Assignment: Reproduce every line of each item below without changing a single character.

Records:
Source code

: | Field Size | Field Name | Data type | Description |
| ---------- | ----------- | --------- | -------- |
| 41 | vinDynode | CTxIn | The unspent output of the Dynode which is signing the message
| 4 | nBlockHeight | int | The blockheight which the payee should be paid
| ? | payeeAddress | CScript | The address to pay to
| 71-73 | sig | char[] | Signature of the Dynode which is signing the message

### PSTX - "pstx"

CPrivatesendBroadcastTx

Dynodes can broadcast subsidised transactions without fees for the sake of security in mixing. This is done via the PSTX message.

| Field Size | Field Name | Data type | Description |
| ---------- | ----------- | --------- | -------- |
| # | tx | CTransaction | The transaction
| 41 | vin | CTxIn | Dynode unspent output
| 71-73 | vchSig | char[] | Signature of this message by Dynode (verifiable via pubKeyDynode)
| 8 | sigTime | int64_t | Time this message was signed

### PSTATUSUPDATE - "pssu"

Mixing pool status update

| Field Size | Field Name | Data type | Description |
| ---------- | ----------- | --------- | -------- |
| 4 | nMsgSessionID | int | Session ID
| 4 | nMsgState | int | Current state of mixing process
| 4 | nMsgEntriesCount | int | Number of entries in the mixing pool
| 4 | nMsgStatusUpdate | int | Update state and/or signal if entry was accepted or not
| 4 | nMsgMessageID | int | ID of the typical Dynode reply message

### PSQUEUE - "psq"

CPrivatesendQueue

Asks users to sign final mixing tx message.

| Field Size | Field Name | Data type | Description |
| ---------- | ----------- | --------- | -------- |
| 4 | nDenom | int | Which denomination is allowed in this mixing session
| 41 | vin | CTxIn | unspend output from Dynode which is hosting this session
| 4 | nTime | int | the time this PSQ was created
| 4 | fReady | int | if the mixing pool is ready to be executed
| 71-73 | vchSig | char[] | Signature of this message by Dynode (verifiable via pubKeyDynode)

Finished task:
Source code

: | Field Size | Field Name | Data type | Description |
| ---------- | ----------- | --------- | -------- |
| 41 | vinDynode | CTxIn | The unspent output of the Dynode which is signing the message
| 4 | nBlockHeight | int | The blockheight which the payee should be paid
| ? | payeeAddress | CScript | The address to pay to
| 71-73 | sig | char[] | Signature of the Dynode which is signing the message

### PSTX - "pstx"

CPrivatesendBroadcastTx

Dynodes can broadcast subsidised transactions without fees for the sake of security in mixing. This is done via the PSTX message.

| Field Size | Field Name | Data type | Description |
| ---------- | ----------- | --------- | -------- |
| # | tx | CTransaction | The transaction
| 41 | vin | CTxIn | Dynode unspent output
| 71-73 | vchSig | char[] | Signature of this message by Dynode (verifiable via pubKeyDynode)
| 8 | sigTime | int64_t | Time this message was signed

### PSTATUSUPDATE - "pssu"

Mixing pool status update

| Field Size | Field Name | Data type | Description |
| ---------- | ----------- | --------- | -------- |
| 4 | nMsgSessionID | int | Session ID
| 4 | nMsgState | int | Current state of mixing process
| 4 | nMsgEntriesCount | int | Number of entries in the mixing pool
| 4 | nMsgStatusUpdate | int | Update state and/or signal if entry was accepted or not
| 4 | nMsgMessageID | int | ID of the typical Dynode reply message

### PSQUEUE - "psq"

CPrivatesendQueue

Asks users to sign final mixing tx message.

| Field Size | Field Name | Data type | Description |
| ---------- | ----------- | --------- | -------- |
| 4 | nDenom | int | Which denomination is allowed in this mixing session
| 41 | vin | CTxIn | unspend output from Dynode which is hosting this session
| 4 | nTime | int | the time this PSQ was created
| 4 | fReady | int | if the mixing pool is ready to be executed
| 71-73 | vchSig | char[] | Signature of this message by Dynode (verifiable via pubKeyDynode)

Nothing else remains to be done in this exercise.